CHARLES KONG SOO
A Russian intelligence-gathering ship Yantar (Amber) recently entered T&T waters. Unlike three previous visits in 2018 by another Russian vessel, the Viktor Leonov, which docked in Point Lisas in March and near the Hyatt Regency Port-of-Spain, in January and February, the ship was anchored out at sea from the Port of Port-of-Spain.
The ship-tracking site MarineTraffic.com listed the Yantar arriving at the Port-of- Spain port on November 8th at 4.19 pm and anchoring six kilometres south-east of the Point Baleine lighthouse, one of the farthest points among the ships that were anchored far away from the public’s eyes.
Guardian Media contacted via email, Canadian OSINT (Open-source intelligence) research consultant Steffan Watkins, who began tracking the Yantar after the US military voiced concern about Russian activity around undersea cables, raising fears they could attempt to tap into or sever the lines, to ask him what was the purpose of the vessel in T&T and it’s capabilities.
Watkins said: “I believe Yantar left Murmansk, Russia in early October, and hadn’t been spotted (by anyone that I’m aware of yet) elsewhere in the Atlantic before arriving from the North East to Trinidad waters on Friday.
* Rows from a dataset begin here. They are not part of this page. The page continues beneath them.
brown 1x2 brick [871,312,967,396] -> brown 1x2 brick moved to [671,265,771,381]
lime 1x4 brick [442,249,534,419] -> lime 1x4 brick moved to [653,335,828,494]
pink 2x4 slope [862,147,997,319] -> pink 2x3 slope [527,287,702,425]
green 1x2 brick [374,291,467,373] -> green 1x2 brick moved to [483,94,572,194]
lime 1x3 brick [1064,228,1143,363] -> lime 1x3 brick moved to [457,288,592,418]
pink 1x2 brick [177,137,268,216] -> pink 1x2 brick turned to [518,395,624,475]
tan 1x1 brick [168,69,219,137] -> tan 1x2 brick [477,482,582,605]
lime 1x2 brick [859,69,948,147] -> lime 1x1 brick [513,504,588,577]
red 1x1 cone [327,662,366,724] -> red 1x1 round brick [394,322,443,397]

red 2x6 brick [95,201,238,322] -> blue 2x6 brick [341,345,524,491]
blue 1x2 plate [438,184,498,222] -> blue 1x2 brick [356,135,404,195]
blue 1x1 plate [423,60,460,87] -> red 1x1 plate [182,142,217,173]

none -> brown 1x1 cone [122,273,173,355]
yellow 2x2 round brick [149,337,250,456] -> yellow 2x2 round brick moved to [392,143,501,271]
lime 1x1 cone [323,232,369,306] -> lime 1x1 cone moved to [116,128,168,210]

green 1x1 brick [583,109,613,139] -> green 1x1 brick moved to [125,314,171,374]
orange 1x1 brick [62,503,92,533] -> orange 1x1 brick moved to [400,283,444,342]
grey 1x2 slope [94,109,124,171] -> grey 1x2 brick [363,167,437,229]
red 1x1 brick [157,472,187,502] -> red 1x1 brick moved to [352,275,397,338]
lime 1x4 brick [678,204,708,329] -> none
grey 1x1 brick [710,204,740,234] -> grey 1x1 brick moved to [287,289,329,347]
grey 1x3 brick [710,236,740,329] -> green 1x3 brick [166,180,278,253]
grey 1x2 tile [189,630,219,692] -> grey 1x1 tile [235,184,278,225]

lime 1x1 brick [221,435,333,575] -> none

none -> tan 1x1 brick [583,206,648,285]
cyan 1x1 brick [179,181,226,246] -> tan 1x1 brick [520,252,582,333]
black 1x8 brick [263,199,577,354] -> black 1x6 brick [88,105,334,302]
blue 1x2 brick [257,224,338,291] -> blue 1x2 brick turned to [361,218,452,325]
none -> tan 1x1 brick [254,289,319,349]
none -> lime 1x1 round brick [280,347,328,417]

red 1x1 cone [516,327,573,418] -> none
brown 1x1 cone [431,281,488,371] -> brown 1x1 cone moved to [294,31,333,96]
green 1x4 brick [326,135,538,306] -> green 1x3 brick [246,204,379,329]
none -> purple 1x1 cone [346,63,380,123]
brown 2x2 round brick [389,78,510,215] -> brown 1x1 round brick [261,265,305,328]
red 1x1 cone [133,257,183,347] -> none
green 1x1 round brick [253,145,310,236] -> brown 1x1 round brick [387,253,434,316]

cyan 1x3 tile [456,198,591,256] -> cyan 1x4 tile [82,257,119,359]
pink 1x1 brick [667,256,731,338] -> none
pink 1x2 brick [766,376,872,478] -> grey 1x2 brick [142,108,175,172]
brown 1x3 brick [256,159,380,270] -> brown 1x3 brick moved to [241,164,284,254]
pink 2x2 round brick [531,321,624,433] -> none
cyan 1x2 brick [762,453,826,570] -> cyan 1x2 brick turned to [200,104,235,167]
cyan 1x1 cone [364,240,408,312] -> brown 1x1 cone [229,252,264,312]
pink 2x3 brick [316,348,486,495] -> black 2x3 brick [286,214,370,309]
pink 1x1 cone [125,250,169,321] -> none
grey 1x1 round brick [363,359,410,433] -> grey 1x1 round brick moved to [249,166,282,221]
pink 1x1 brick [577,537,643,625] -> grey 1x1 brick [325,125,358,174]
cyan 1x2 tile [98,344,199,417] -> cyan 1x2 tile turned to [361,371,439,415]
“Russian media sources have suggested it was monitored by NATO vessels during its transit from the Northern Fleet, including the guided-missile destroyer USS Donald Cook, based out of Rota, Spain, but there have been no statements from NORAD (The North American Aerospace Defense Command) or the US Navy about that yet.
“As of Friday night, the ship was at anchor beside a Panamanian-flagged tanker, Lorena B (IMO:9438212), at the Port-of- Spain anchorage.
“Lorena B has been regularly providing fuel from Pointe-a-Pierre to many ships that stop in Port-of-Spain, from reviewing the past month of traffic.
“The anchorage acts as a holding area before coming into port, like a parking lot, but there’s no way for me to tell if it will enter port, or just leave, now that it had presumably taken on fuel.”
He said unlike Yantar’s previous trip in the North Atlantic and Arctic in 2016, which allowed it to be tracked with sufficient detail to identify several of the objects it stopped over, including the sunken Soviet Navy Mike-Class Submarine K-278 Komsomolets, this time the vessel sailed with its AIS satellite transponder off until just before it anchored off Trinidad, so he had been “blind” to where they had stopped along the way.
Watkins said the ship’s trip coincided with reports of a large Russian Navy submarine exercise in the Atlantic.
Asked if Trinidad was a favourable port for such vessels, Watkins said the Viktor Leonov was in Jamaica from February 1st-4th in 2017, where it restocked before conducting operations off the US east coast for about two months, but he was unclear why Russian navy ships hadn’t been frequent visitors since. He said Cuba didn’t have a lot of extra petroleum, so for fuel at least they might be better served elsewhere.
Watkins said while Russian ships do stop in Cuba, he didn’t believe the country had all the facilities needed to fully restock Yantar.
The 354-foot Yantar is officially an oceanographic research vessel, reportedly with a crew of about 60 but also has surveillance equipment and has acted as the mother ship for manned and unmanned deep-sea submersibles and mini-subs.
These vessels are operated by the Russian Navy Main Directorate of Underwater Research (GUGI), the equivalent of the US National Underwater Reconnaissance Office (NURO), the same directorate that operated the Russian Navy’s special purpose submarines, suspected of conducting intelligence collection from undersea cables.
Watkins said Yantar’s deep-sea oceanographic research capabilities enabled it to perform tasks related to retrieving sunken objects, like aircraft black boxes or cryptographic gear, or use those same capabilities to scout for sensor arrays or military fibre optic cables; for future sabotage, or additional intelligence collection.
This is not the ship’s first foray into the Caribbean. When it was first commissioned in 2015, the Yantar’s location was reported near the Turks and Caicos Islands on September 1 and it sailed into the port of Willemstad, Curacao, on September 20 to be resupplied.